Why the Dallas Mavericks have to learn to finish games strong

Dallas Mavericks, Luka Doncic, Kyrie Irving
Dallas Mavericks, Luka Doncic, Kyrie Irving / Ron Jenkins/GettyImages

The Dallas Mavericks defeated the Philadelphia 76ers 133-126 on Thursday night, but this game was a nail-biter when it didn't have to be. Dallas led by as much as 25 points late in the third quarter, but the Sixers battled back and cut the Mavericks' lead to four points in the fourth quarter.

The 76ers started the fourth quarter with a 15-0 run and the game seemed to be slipping out of the Mavs' hands.

Not closing out games has been a problem as of late for Dallas, but head coach Jason Kidd seemed to have learned from the clutch mishaps that have plagued the team as of late.

Why the Dallas Mavericks have to learn to finish games strong

One way that Kidd handled the end of the game against the 76ers differently from the loss against the Lakers was by calling timely timeouts.

In the Lakers game, the Mavericks blew a 27-point lead and weren't effectively using timeouts down the stretch. Kidd only called one in the third quarter as the Mavericks were outscored 31-20 over the 12 minutes. He just didn't seem to want to use timeouts to counter the Lakers' runs.

This came up after the game and Kidd gave an interesting answer on his reasoning for not calling timeouts during these runs.

"I'm not the savior here. I'm not playing. I'm watching just like you guys."

It's a given that Kidd isn't on the court playing, but the head coach's job is to manage the game. Kidd didn't do that in a way that slowed down the Lakers' runs, and it ended up with the unfortunate consequence of a loss in a game that should have been a win.

One of the other several factors that contributed to the loss against the Lakers was Luka Doncic's complaining to the officials. He struggled down the stretch and seemed more interested in arguing with the referees rather than running back and playing defense.

In the final three-quarters of the game, Doncic scored just 12 points, shot 5-14 from the field, and turned the ball over five times. He seemed rattled and this led to the Mavericks not being able to hold on.

Kidd touched on the overall maturity of the team after the game and having to "grow up" to win it all.

"As a team we've got to mature...We have to grow up if we want to win a championship."

Although this quote isn't directly at Doncic, maturing as a team starts with him. The 24-year-old superstar is the leader of the team and the franchise player in Dallas.

But the Lakers' game isn't the only game that the Mavericks narrowly lost.

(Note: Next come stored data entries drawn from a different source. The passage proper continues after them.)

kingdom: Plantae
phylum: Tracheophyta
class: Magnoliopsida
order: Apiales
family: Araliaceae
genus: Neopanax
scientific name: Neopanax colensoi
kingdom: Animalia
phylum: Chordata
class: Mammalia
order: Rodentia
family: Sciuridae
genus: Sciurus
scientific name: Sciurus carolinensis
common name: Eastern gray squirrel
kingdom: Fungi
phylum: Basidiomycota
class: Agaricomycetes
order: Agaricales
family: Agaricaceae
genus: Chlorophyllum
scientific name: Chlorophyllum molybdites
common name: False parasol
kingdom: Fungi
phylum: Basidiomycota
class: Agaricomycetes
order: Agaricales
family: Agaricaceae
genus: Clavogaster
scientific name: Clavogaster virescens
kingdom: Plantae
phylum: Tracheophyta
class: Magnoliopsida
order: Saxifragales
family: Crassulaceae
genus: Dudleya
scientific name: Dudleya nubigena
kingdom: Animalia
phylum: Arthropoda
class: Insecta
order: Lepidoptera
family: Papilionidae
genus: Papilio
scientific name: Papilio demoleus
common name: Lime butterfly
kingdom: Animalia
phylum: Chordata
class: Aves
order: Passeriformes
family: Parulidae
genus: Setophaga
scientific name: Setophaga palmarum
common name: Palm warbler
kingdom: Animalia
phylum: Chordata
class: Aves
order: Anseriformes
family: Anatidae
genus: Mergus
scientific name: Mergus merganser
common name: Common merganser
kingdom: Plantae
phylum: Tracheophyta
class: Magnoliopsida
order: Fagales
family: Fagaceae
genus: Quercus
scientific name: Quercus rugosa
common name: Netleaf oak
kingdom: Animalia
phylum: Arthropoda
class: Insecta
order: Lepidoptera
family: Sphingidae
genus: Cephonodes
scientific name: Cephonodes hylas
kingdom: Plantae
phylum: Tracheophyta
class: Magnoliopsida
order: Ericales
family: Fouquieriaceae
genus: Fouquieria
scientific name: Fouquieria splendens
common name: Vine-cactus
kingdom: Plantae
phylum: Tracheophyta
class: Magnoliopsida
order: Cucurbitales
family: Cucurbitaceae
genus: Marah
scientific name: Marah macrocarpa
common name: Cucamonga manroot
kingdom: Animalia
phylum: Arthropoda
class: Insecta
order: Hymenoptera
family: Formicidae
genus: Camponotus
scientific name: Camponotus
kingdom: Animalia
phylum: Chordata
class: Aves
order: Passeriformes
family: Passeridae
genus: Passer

In the four losses that Doncic and Irving played together, the Mavericks lost by a combined 12 points for an average of three points per loss. This shows that the Mavericks were in position to have a chance to win all of these games but couldn't finish strong.

The Mavericks have to play four quarters of solid basketball in order to win crucial games late in the season and keep winning going to the playoffs. They can't let their foot off the gas in the second half and have to start and finish strong.

Kidd alluded to just that after the loss against the Lakers as he realizes the importance of playing at a high level for the entire game.

"Two and a half quarters, we're playing at a high level on both ends. Offensively and defensively. But what the Lakers just showed us is that it's not a race. It's not the rabbit who wins. It's the turtle. They worked the game and that's what we have to get to. We have to get better at working the game and we will."

Two days after this press conference the Mavericks lost to the Indianna Pacers 124-122 and didn't "work the game" by any means. They played from behind for the final 15 minutes and scored just one point in the final two and a half minutes.

But the Mavericks responded to this loss against the Pacers with a win over the third seed in the Eastern Conference, the Philadelphia 76ers. Even though they didn't necessarily "work the game" as Kidd said, they did the most important thing.

They won the game.

If the Mavericks want to return to the Western Conference Finals or even make the NBA Finals, they must "work the game" and play strong from the opening tip to the final buzzer every night.